La Fausse suivante de Marivaux

12 avril 2010
02m 35s
Réf. 00365

Notice

Résumé :

Reportage avec extraits du spectacle La Fausse suivante de Marivaux par Lambert Wilson, et interviews d'Anne Brochet, de Francis Leplay et de Lambert Wilson.

Date de diffusion :
12 avril 2010
Source :
Fiche CNT :

Éclairage

La Fausse suivante ou le Fourbe puni, comédie 3 actes, a été créée en 1724 au Théâtre des Italiens et n'est entrée au répertoire de la Comédie-Française qu'en 1991. Une jeune femme se déguise en Chevalier pour approcher Lélio avant de l'épouser. Ce dernier, n'ayant pas conscience de l'identité de celle à qui il se confie, lui avoue son amour et engage le Chevalier à séduire une Comtesse avec qui Lélio devait se marier mais dont il s'est dédit en apprenant que la « demoiselle de Paris » (le Chevalier) est bien mieux dotée. Sur l'aveu de cette perfidie, le Chevalier entreprend de venger l'honneur de la Comtesse et les deux mariages sont finalement cassés.

La thématique de la femme qui se fait passer pour un homme pour commencer une relation d'amour sous le travers des liens de l'amitié est exploitée à plusieurs reprises chez Marivaux, notamment dans Le Triomphe de l'amour (voir ce document), et celle de la femme travestie pour sonder le cœur et l'esprit de celui qu'elle aime, peut se retrouver aussi, par exemple, dans Le Jeu de l'amour et du hasard (voir ce document).
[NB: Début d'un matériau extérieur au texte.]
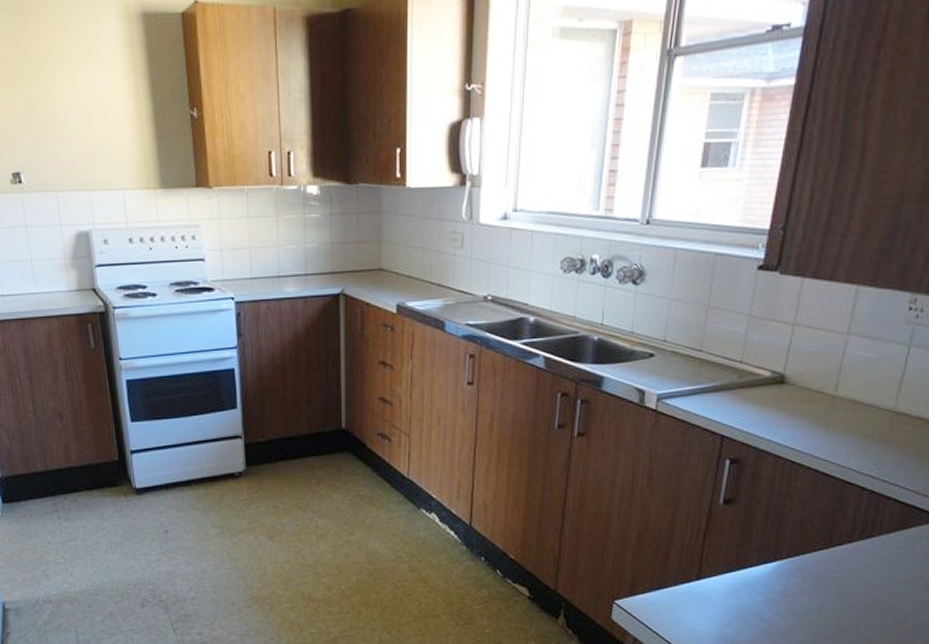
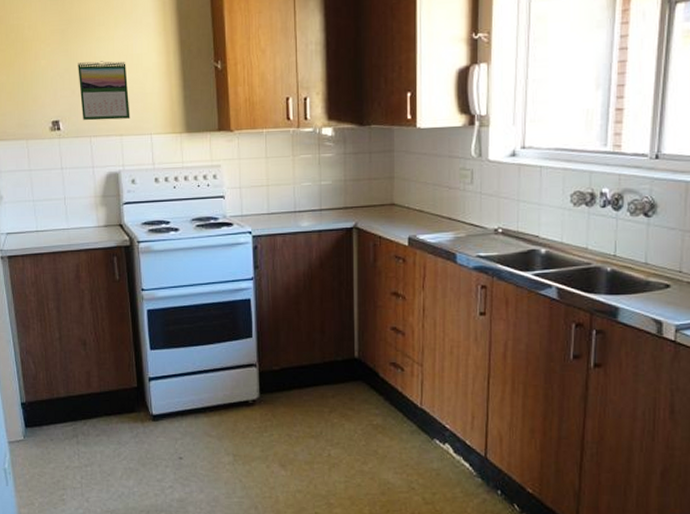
calendar: none [38,105,99,173] -> present [78,61,130,121]

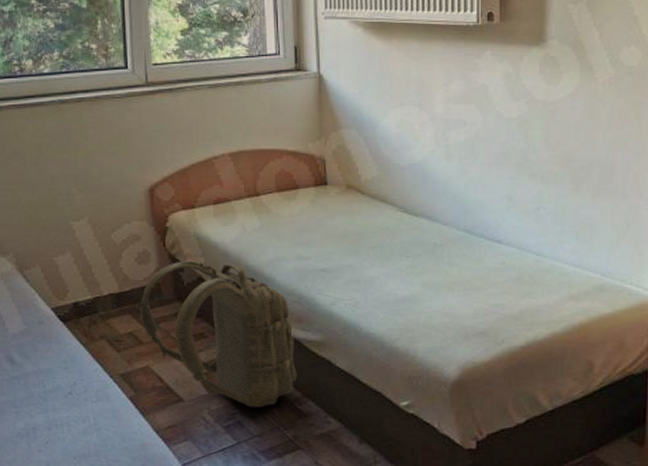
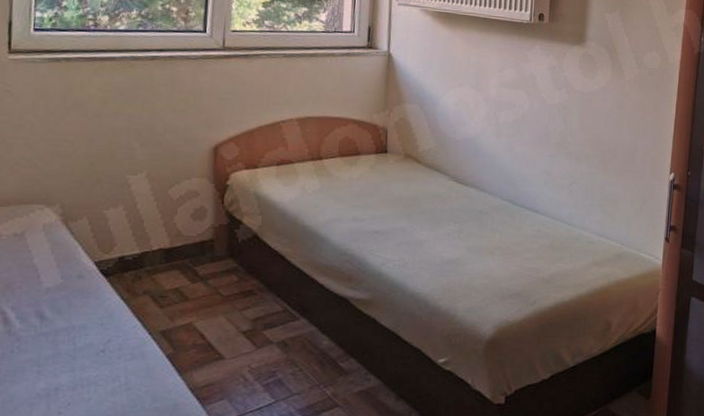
backpack: present [140,261,297,407] -> none [189,218,343,365]

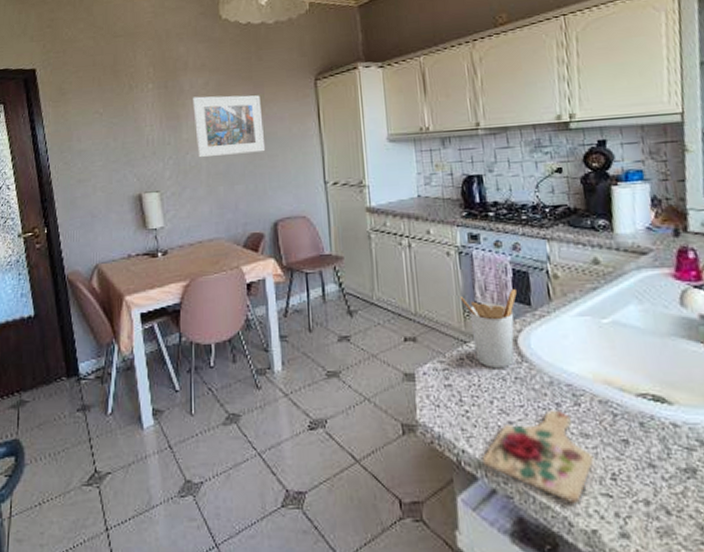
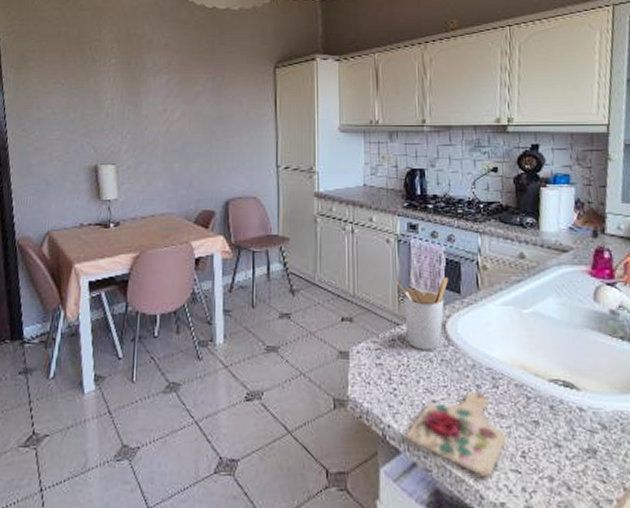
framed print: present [192,95,266,158] -> none [153,74,222,135]

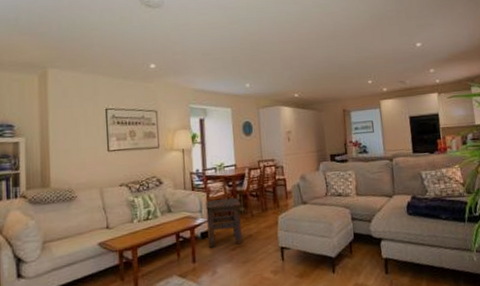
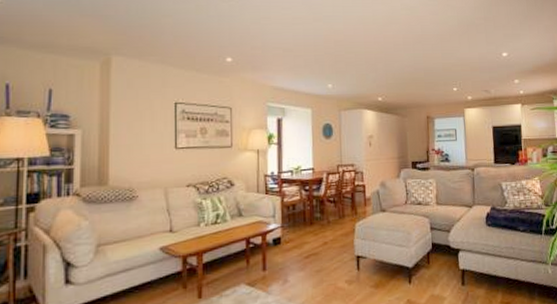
side table: present [206,198,242,248] -> none [280,203,317,255]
Le procédé n'est pas propre à Marivaux qui emprunte par là à la tradition des Italiens et de la Commedia dell'arte et fait de l'équivoque à la fois un ressort comique et un moyen d'organiser la péripétie. Comme dans bon nombre de comédies, c'est surtout l'argent qui prend ici une place de première importance. Lélio est un amant fourbe, qui court bien plus après l'enrichissement qu'après l'amour. Le dédit dont Marivaux fait la pierre d'angle de sa pièce brosse un tableau intéressant des mœurs du XVIIIe siècle : l'amour ou plutôt le mariage se monnaie comme une marchandise et la promesse d'une alliance rompue s'indemnise (le fameux billet de 10.000 écus que Lélio devra rendre à la Comtesse en cas de rupture fait l'objet de tous les intérêts).
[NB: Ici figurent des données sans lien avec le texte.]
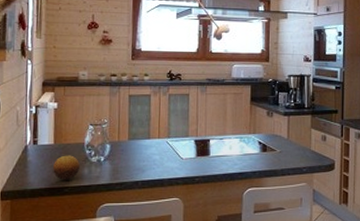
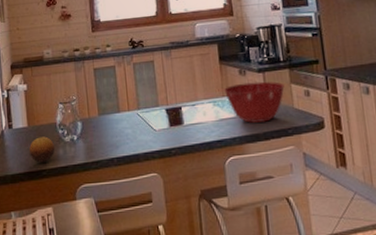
mixing bowl: none [252,123,305,160] -> present [224,81,285,123]

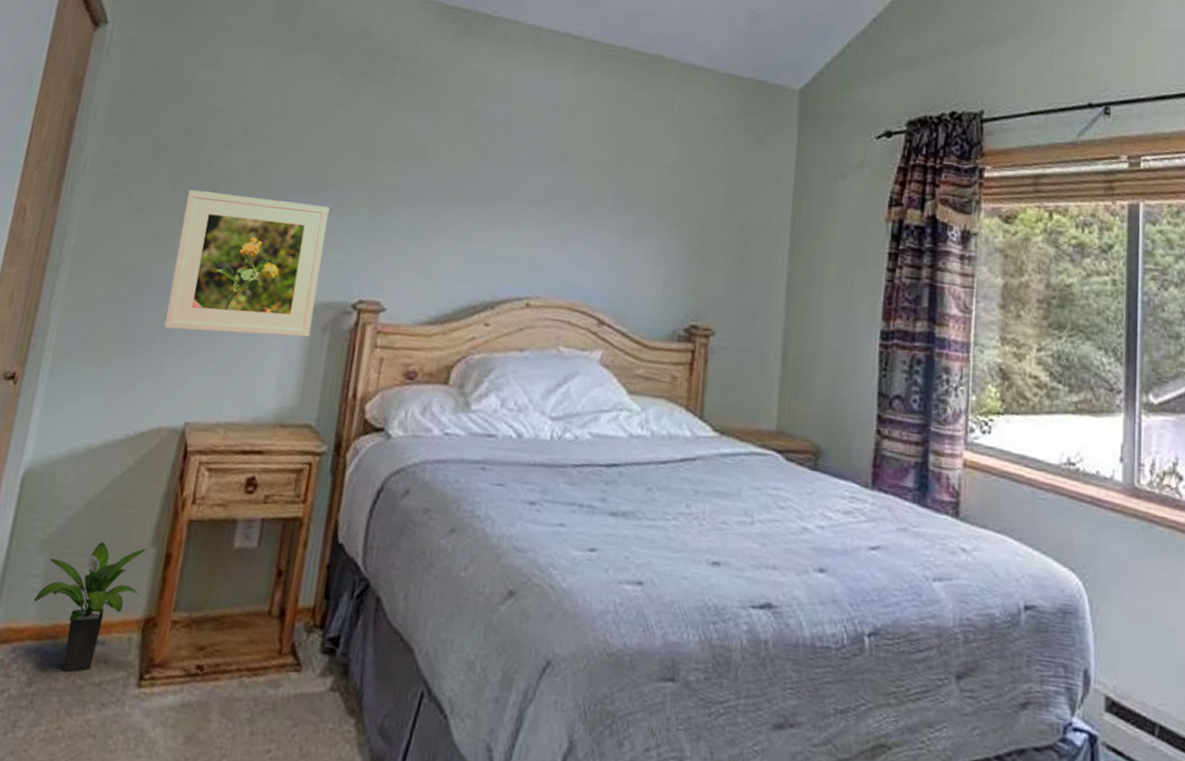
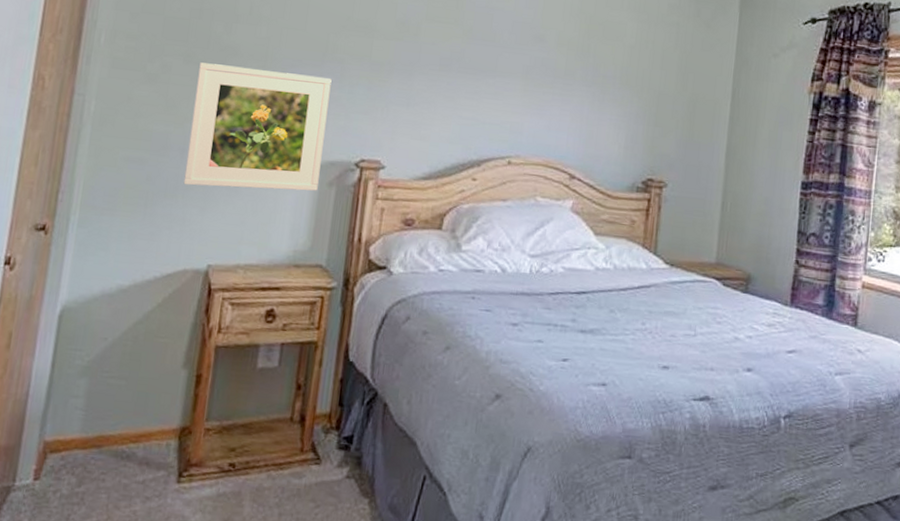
potted plant: present [33,541,146,672] -> none [78,366,179,474]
On peut noter dans le rôle de Trivelin, un valet, toutes les caractéristiques et des éléments de discours dont Beaumarchais se servira pour dessiner le personnage de Figaro, en particulier si l'on se reporte à ses tirades de l'acte I.

Lambert Wilson, quand il monte la pièce aux Bouffes du Nord en 2010 avec Anne Brochet dans le rôle du Chevalier, profite de la silhouette androgyne de l'actrice, comme l'avait fait quelques années auparavant Patrice Chéreau en 1985, avec Jane Birkin, au théâtre des Amandiers de Nanterre ou comme a pu le faire également Benoît Jacquot, dans une adaptation filmée de la pièce en 2000, avec Sandrine Kiberlain.

Céline Hersant

Transcription

Denis Podalydès
Lambert Wilson, le comédien, n’a plus de preuves à faire. Mais il aime tellement le théâtre que, cette fois, il met en scène un classique de Marivaux, La Fausse Suivante, dont le héros central est l’argent et les cupidités qu’il inspire. Et c’est aux Bouffes du Nord, à Paris, et la fausse suivante, ce n’est autre qu’Anne Brochet. Reportage d’Isabelle Baechler, Mathieu Niewenglowski.
Journaliste
Le théâtre n’est pas encore ouvert, nous sommes en pleine répétition. La comtesse porte encore ses bigoudis au café où la troupe se restaure avant le filage. Maîtres et valets, 7 personnages sous la houlette de Lambert Wilson vont illustrer la cupidité, selon Marivaux.
Anne Brochet
J’ai du bien. Il s’agit de le donner avec ma main et mon cœur. Ce sont de grands présents. Et je veux savoir à qui je les donne. Ah !
Journaliste
C’est sous un déguisement masculin qu’une jeune femme riche tente de percer à jour l’homme qu’on lui promet. Lélio se démasque vite.
Comédien 1
Dernièrement, pendant que j’étais à ma terre, on m’a proposé une demoiselle de Paris que je ne connais point, qui me donne 12 000 livres de rente ! la comtesse n’en a que 6 !
Anne Brochet
Lélio, l’homme à masque d’amoureux alors que c’est un homme extrêmement avide uniquement d’argent, c’est le loup des contes de fées.
Comédienne
Vous êtes bien galant.
Anne Brochet
Je suis mieux que cela. La comtesse, c’est une amoureuse, l’amoureuse type qui veut être aimée. J’arrive, je paie ma charge, je deviens votre amie, je vous connais, je trouve que vous ne valez rien. J’en rendrais compte, il n’y a pas un mot à redire. Le chevalier, c’est plus une Fantômette, c’est plus une justicière.
(Musique)
Journaliste
Les valets aussi sont obsédés par l’argent.
(Musique)
Francis Leplay
Il y a un vrai fond politique en même temps et social qui fait écho à la fois à la révolution française, et qui fait, je trouve vraiment, écho aussi à notre époque.
Journaliste
Un Marivaux visionnaire, 65 ans avant 1789, il écrivait déjà sur l’émancipation des femmes à travers le personnage du Chevalier.
Lambert Wilson
Quand elle est dans ce personnage d’homme elle se libère de son carcan et de ses inhibitions qui sont liés à son état de femme et à cette prison.
(Musique)
Journaliste
Comme la comédie musicale n’est jamais très loin des amours de Lambert Wilson, la bonne humeur de la pièce se termine en chanson.